▶ **What you should do**
Taking the line with "Títulos e Conquistas" as the first and the last line of the listing as the final one, please copy exactly those lines and no others, without pictures.

▶ **Records provided**
:::

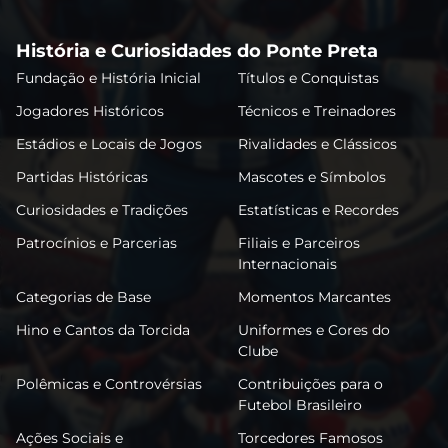
História e Curiosidades do Ponte Preta
Fundação e História Inicial
Títulos e Conquistas
Jogadores Históricos
Técnicos e Treinadores
Estádios e Locais de Jogos
Rivalidades e Clássicos
Partidas Históricas
Mascotes e Símbolos
Curiosidades e Tradições
Estatísticas e Recordes
Patrocínios e Parcerias
Filiais e Parceiros
Internacionais
Categorias de Base
Momentos Marcantes
Hino e Cantos da Torcida
Uniformes e Cores do
Clube
Polêmicas e Controvérsias
Contribuições para o
Futebol Brasileiro
Ações Sociais e
Torcedores Famosos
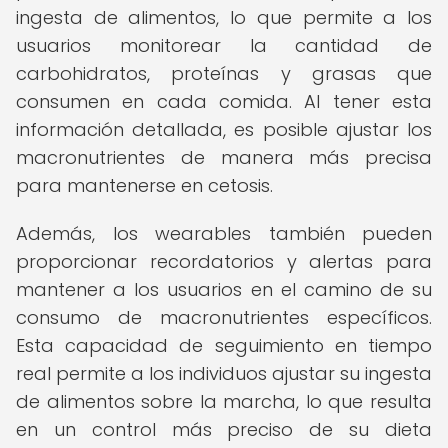
ingesta de alimentos, lo que permite a los
usuarios monitorear la cantidad de
carbohidratos, proteínas y grasas que
consumen en cada comida. Al tener esta
información detallada, es posible ajustar los
macronutrientes de manera más precisa
para mantenerse en cetosis.
Además, los wearables también pueden
proporcionar recordatorios y alertas para
mantener a los usuarios en el camino de su
consumo de macronutrientes específicos.
Esta capacidad de seguimiento en tiempo
real permite a los individuos ajustar su ingesta
de alimentos sobre la marcha, lo que resulta
en un control más preciso de su dieta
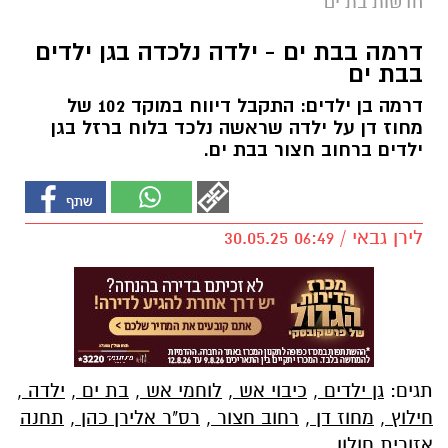
חדשות בת ים
דרמה בבת ים - ילדה נלכדה בגן ילדים
בבת ים
דרמה בן ילדים: התקבל דיווח במוקד 102 של
מחוז דן על ילדה שראשה נלכד בלוח ברזל בגן
ילדים ברחוב חצור בבת ים.
לירן גבאי / 06:49 30.05.25
תגים:
גן ילדים
,
כיבוי אש
,
לוחמי אש
,
בת ים
,
ילדה
,
חילוץ
,
מחוז דן
,
רחוב חצור
,
רס"ר אלירן כהן
,
תחנה
אזורית חולון.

:::

▶ **Answer to the exercise**
Títulos e Conquistas
Jogadores Históricos
Técnicos e Treinadores
Estádios e Locais de Jogos
Rivalidades e Clássicos
Partidas Históricas
Mascotes e Símbolos
Curiosidades e Tradições
Estatísticas e Recordes
Patrocínios e Parcerias
Filiais e Parceiros
Internacionais
Categorias de Base
Momentos Marcantes
Hino e Cantos da Torcida
Uniformes e Cores do
Clube
Polêmicas e Controvérsias
Contribuições para o
Futebol Brasileiro
Ações Sociais e
Torcedores Famosos
ingesta de alimentos, lo que permite a los
usuarios monitorear la cantidad de
carbohidratos, proteínas y grasas que
consumen en cada comida. Al tener esta
información detallada, es posible ajustar los
macronutrientes de manera más precisa
para mantenerse en cetosis.
Además, los wearables también pueden
proporcionar recordatorios y alertas para
mantener a los usuarios en el camino de su
consumo de macronutrientes específicos.
Esta capacidad de seguimiento en tiempo
real permite a los individuos ajustar su ingesta
de alimentos sobre la marcha, lo que resulta
en un control más preciso de su dieta
חדשות בת ים
דרמה בבת ים - ילדה נלכדה בגן ילדים
בבת ים
דרמה בן ילדים: התקבל דיווח במוקד 102 של
מחוז דן על ילדה שראשה נלכד בלוח ברזל בגן
ילדים ברחוב חצור בבת ים.
לירן גבאי / 06:49 30.05.25
תגים:
גן ילדים
,
כיבוי אש
,
לוחמי אש
,
בת ים
,
ילדה
,
חילוץ
,
מחוז דן
,
רחוב חצור
,
רס"ר אלירן כהן
,
תחנה
אזורית חולון.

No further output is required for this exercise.